**Exercise**
In the article on U.S. versus German solar costs, what share of the total cost of a U.S. rooftop solar system do soft costs account for?

2013-12-23 Thread Jake Kruger
Can the Cost of Solar in the U.S. Compete with Germany?

RMI’s new report with Georgia Tech details U.S. installation cost reduction
opportunities

by Coben Calhoun and Jesse Morris

http://blog.rmi.org/blog_2013_12_05_can_usa_solar_cost_compete_with_germany

[lots of links and graphs in the online article]

Download the full report, Reducing Solar PV Soft Costs: A Focus on
Installation Labor.

A recent Deutsche Bank report projects global newly installed photovoltaic
(PV) capacity will reach 50 GW annually in 2014, a roughly 50-percent
increase over anticipated new installed capacity during 2013. Germany’s
been the longtime undisputed champion of solar deployment, with 35.2 GW of
installed capacity as of November 1, though the installation pace lead has
shifted in 2013 to Japan. But the U.S. is accelerating—and is expected to
install 4.4 GW of solar this year, about the same absolute amount as the
Japanese and more than the Germans.

This growth is impressive, but if the U.S. is to transition to the
low-carbon, resilient, and sustainable electricity system of the future
outlined in RMI’s Reinventing Fire, we need to install four times more
solar capacity annually than we’re currently doing, for the next forty-odd
years, with most of the installs coming in the distributed market
(residential and commercial rooftops). If we’re going to do that, we need
to make distributed solar cheaper, and do so quickly.

PV soft costs now dominate the equation

Between 2008 and 2012, the price of sub-10-kilowatt (mainly residential)
rooftop systems decreased 37 percent. However, over 80 percent of that cost
decline is attributed to decreasing solar PV module costs. With module and
other hardware prices expected to level off in the coming years (and in the
near term, actually increase), further market growth will be highly
dependent on additional reductions in the remaining “Balance of System”
costs, otherwise known as “soft costs.”

Soft costs account for 50–70 percent of the total cost of a rooftop solar
system in the U.S. today. These soft costs include installation labor;
permitting, inspection, and interconnection; customer acquisition; and
other costs (margin, financing costs, and additional fixed administrative
and other transactional cost). Setting aside those “other” costs, soft
costs for U.S. residential systems are around $1.22 per watt of PV, while
German soft costs average $0.33 per watt. That’s one heck of a spread. How
does Germany do it, and how can U.S. installers approach or even surpass
those numbers?

**Raw data**
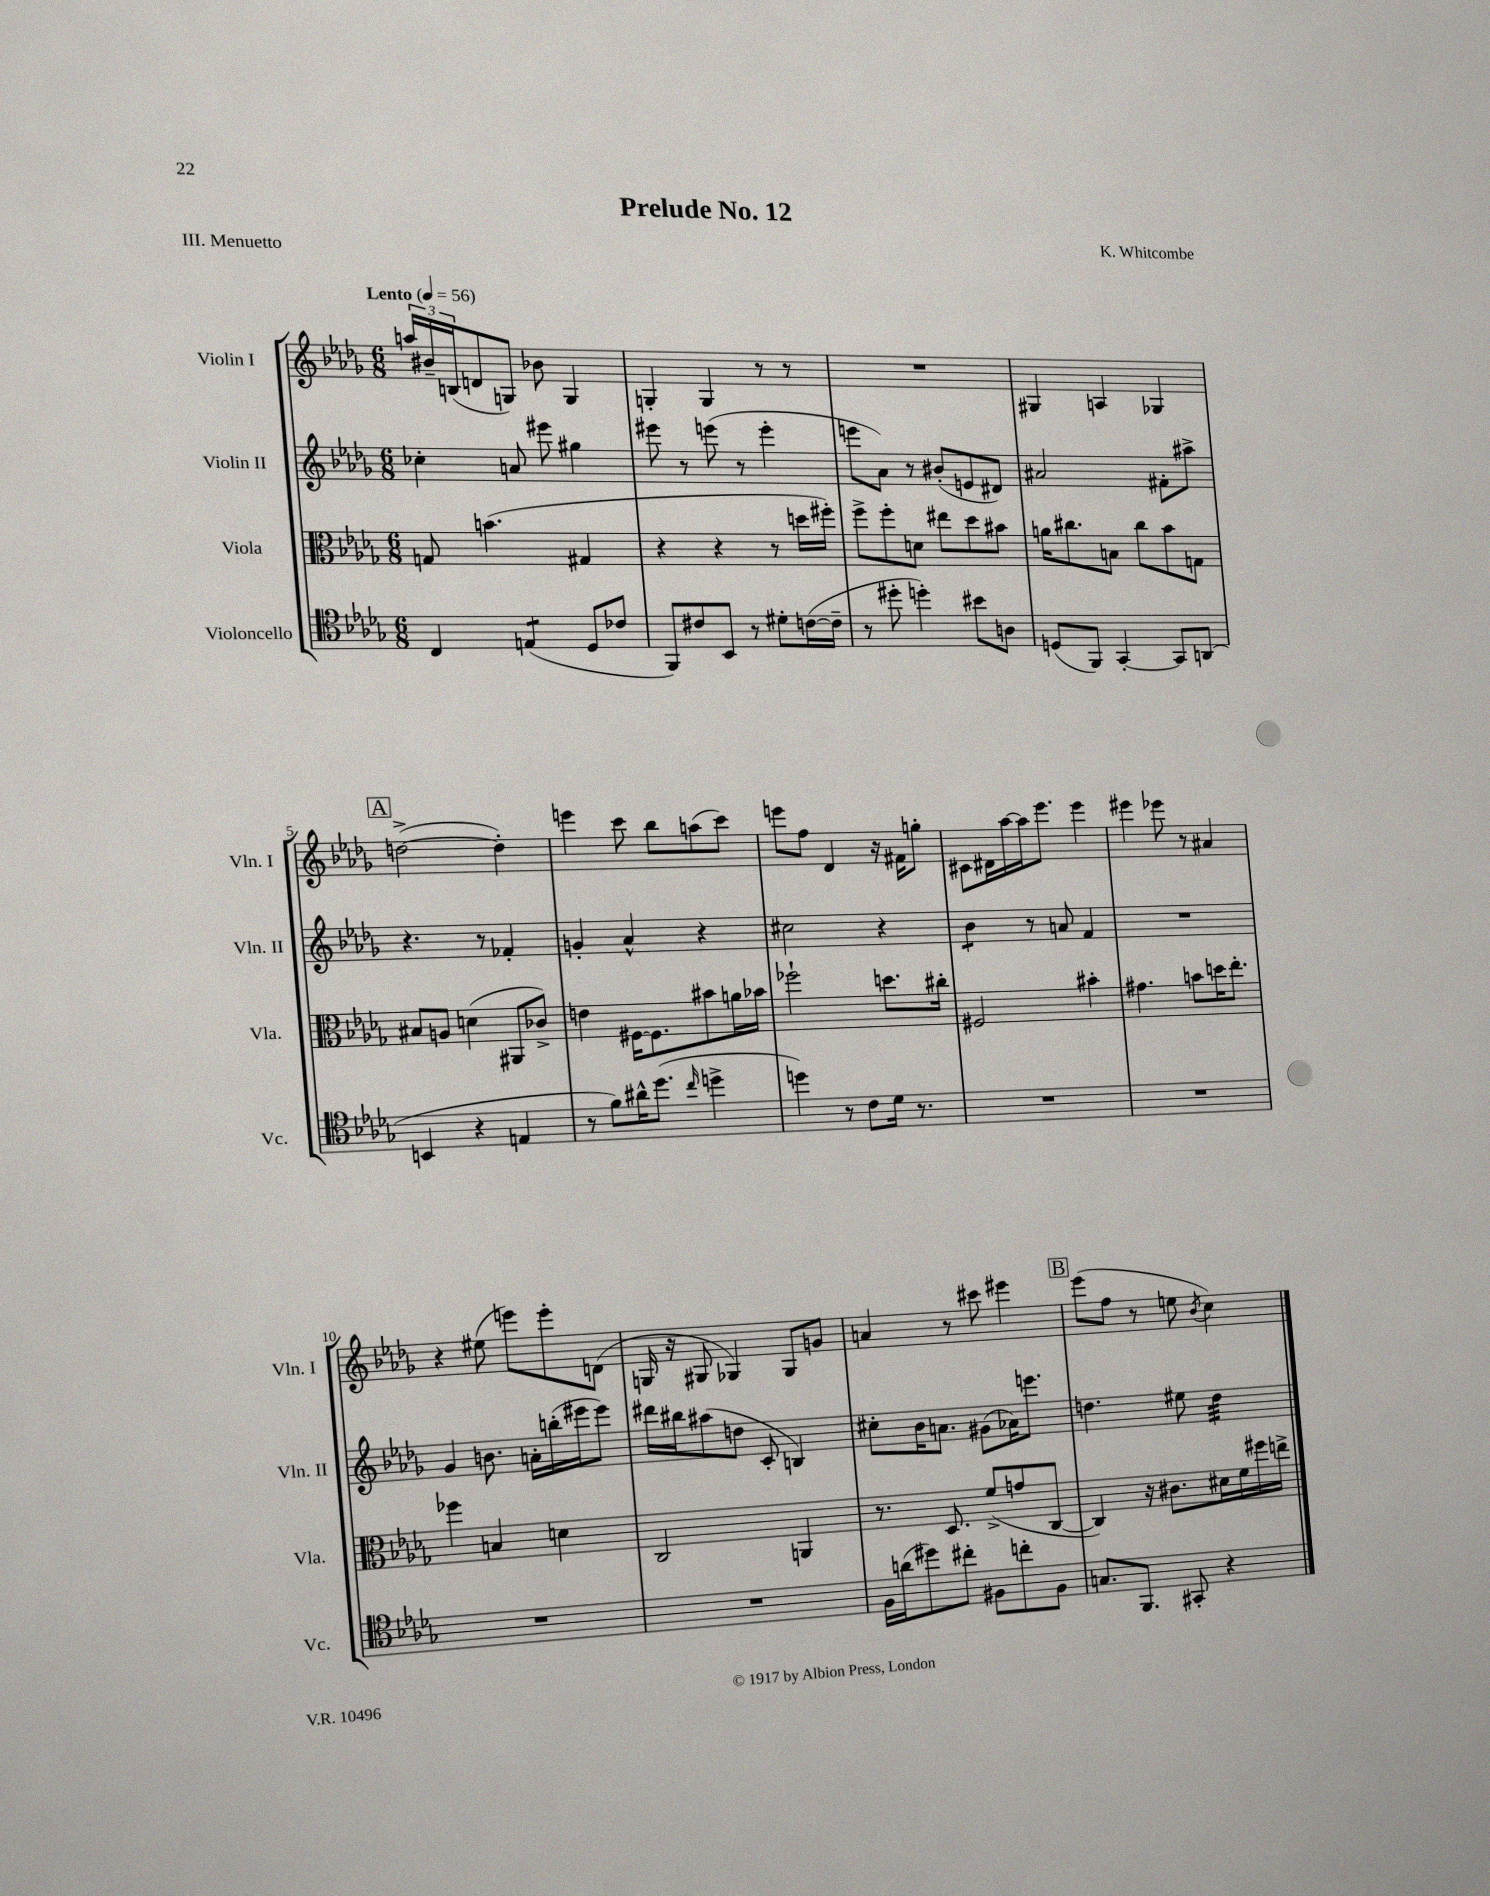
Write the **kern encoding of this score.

**Right answer**
50–70 percent.